Heddy looked at him and the oddest look came over her face. It was as if she only now really saw him near Carrie’s body and the sight sickened her. She ducked and crab-walked to where he kneeled. “C’mon, we’re going.”
Crow glanced down at Carrie; his gaze riveted on her struggling face.
“Okay,” he said finally, moving away from the bleeding woman.
“I’m telling you one last time, Jay,” Heddy called to Jay where he crouched at the window. “We’re leaving. It’s our only chance. You coming?”
Jay dropped suddenly to the floor and crawled over to join them. “Yeah, I’m coming,” he said, avoiding looking at his wounded wife.
Heddy gestured to Crow and they made for the kitchen and the back door there.
The gunfire still came from the front of the house, no one there realizing the people trapped in the house were on their way out.
#
CROW thought he knew the future when he saw the kid run out the door into the gunfire. They’d all be dead before the sun ever got up to the middle of the sky that day. A premonition? No, it was simple enough to realize what was coming for him.
When Carrie went down, Crow knew then that the whole thing was falling apart. His suggestion that he and Heddy go out the back was a last desperate attempt to sidestep what he knew was going to happen. They were not going to be able to hold off a whole squad of cops in riot gear. They’d already emptied three of the guns. He didn’t tell Heddy, but his own gun was hitting on an empty clip.
And what good was Jay? He was like some stoned motherfucking chimpanzee walking around dazed or something. He did what Heddy said, but he didn’t seem to have anything left behind his eyes, like he was dead already and he knew it.
Crow also didn’t really believe the cops didn’t have the back covered. They had to be out there, waiting, biding their time. Sharpshooters, no d
oubt, stationed behind the trees or lying in cover in the swaying tall, dead grass of the field.
When up against the wall all he knew to do was what he had to do. His whole damn life it was like that, doing what he had to do, going where he had to go, taking down who he had to take down. And now he would die, he was sure of it, the way he had to die. No return to Leavenworth for him.

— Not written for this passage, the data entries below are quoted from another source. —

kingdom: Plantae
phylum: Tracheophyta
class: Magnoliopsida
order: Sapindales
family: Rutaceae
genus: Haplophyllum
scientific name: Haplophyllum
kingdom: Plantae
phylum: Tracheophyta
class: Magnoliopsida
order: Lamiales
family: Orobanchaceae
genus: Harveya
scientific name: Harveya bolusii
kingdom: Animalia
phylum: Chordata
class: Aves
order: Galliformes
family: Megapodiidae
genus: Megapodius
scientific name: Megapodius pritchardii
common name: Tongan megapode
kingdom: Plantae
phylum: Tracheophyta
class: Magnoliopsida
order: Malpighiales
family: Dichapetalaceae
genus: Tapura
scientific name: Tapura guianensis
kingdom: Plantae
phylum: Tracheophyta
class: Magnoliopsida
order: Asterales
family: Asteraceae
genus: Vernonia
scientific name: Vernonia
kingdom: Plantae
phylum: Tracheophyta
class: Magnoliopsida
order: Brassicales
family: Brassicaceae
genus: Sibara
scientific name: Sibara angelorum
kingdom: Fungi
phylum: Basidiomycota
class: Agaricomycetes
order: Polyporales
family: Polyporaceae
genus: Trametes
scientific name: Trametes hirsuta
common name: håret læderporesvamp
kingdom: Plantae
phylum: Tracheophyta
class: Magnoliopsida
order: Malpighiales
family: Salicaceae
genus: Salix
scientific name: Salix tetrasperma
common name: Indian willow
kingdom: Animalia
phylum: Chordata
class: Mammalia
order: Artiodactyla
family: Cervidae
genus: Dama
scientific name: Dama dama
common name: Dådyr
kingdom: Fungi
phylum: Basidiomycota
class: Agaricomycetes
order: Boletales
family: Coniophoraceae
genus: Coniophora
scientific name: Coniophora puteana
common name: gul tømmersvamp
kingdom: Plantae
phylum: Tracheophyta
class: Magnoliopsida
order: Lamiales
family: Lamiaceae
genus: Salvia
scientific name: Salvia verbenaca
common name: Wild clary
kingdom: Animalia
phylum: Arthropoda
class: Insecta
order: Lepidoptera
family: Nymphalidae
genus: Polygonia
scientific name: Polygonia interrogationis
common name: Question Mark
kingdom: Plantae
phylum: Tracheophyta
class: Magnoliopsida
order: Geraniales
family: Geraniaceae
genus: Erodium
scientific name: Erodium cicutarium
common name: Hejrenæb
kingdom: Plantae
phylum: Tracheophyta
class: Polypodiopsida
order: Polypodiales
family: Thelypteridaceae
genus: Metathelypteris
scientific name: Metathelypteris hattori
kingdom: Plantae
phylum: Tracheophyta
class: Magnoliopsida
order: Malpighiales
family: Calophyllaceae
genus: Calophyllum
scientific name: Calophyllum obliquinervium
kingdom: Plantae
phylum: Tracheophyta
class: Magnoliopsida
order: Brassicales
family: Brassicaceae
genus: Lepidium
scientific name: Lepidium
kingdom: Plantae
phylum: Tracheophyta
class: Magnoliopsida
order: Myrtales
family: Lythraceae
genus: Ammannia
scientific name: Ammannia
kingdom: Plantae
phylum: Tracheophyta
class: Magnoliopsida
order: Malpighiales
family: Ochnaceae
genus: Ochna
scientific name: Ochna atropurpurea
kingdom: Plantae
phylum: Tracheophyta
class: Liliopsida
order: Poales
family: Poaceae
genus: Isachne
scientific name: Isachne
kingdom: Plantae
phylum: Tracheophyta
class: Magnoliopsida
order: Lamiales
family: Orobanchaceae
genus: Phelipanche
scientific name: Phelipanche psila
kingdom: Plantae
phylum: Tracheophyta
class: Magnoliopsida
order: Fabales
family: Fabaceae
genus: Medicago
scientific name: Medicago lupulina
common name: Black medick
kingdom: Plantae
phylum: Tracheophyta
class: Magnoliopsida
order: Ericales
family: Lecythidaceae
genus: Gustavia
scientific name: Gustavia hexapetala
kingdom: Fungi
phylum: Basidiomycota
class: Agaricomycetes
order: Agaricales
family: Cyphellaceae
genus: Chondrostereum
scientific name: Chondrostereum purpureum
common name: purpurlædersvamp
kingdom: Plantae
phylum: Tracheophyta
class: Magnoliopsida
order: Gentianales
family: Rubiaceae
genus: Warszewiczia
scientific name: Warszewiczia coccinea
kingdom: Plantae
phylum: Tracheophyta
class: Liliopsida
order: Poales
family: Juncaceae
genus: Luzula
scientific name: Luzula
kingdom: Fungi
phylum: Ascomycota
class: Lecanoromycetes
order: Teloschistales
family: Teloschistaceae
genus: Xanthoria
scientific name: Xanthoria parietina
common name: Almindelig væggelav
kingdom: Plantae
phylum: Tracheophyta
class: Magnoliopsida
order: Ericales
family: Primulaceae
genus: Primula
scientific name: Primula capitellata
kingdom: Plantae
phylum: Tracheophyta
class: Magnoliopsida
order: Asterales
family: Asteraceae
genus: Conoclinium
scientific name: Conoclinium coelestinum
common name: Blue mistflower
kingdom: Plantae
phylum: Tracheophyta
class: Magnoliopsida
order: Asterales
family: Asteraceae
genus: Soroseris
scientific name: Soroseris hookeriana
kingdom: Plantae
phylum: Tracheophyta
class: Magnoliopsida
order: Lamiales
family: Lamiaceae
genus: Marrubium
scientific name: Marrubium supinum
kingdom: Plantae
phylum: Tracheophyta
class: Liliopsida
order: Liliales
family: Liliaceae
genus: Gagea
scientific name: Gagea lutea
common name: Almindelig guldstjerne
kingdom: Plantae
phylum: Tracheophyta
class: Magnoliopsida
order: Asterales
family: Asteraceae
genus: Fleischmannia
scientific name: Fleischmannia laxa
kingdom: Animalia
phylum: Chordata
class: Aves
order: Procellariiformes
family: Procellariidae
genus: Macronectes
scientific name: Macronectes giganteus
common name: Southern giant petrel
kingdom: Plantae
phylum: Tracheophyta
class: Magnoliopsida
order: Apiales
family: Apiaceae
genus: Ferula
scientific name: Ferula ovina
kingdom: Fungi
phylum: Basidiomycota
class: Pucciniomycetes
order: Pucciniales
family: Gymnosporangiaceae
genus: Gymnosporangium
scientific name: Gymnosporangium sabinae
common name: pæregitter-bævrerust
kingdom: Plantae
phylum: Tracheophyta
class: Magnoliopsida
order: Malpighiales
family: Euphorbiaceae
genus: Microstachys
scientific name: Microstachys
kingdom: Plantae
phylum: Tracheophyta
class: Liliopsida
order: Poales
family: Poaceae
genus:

No more cells, guards, and self-serving bastard cons. It was no kind of life, prison, death being preferable. Besides, this time they’d ask for the death sentence and they’d get it. He was in by god Texas where they whacked a dozen death row inmates a month with lethal injections. By god Texas loved death row. They loved whacking out the killers littering their state. What was the goddamn difference if he died today or a year from today? He’d hate to see by god Texas have the privilege when he could handle it himself, today, right now.
At the back door, just before Heddy went ahead of him through it, he drew her back and into the circle of his arms. She smelled of fear-sweat. He buried his face in the crook of her neck, rubbing his face against her skin, taking her sweat onto him. He remembered briefly that it was at the back door of another house a lifetime in the past and a world away when he met her and they’d joined their fates. If he’d known it would have led him here, would he have taken her home that night?
Yeah, he expected he would have.
“We have to go,” she said, pushing him away.
The gunfire had stopped and a solemn waiting silence had settled over the house. Suddenly they both flinched as they heard the voice on the bullhorn say, “Come out. No one will shoot. Surrender now and send out the hostages first.”
Crow rummaged in his leather bag, digging deep beneath the manila envelope of money. He brought out the last of his speed, ripped over the foil and stuffed the crystals in his mouth. He tongued it from behind his molars, pushing all of it underneath his tongue where it bulged out his lower lip. It was the only time in his life he wished he had a way to shoot it straight into his veins.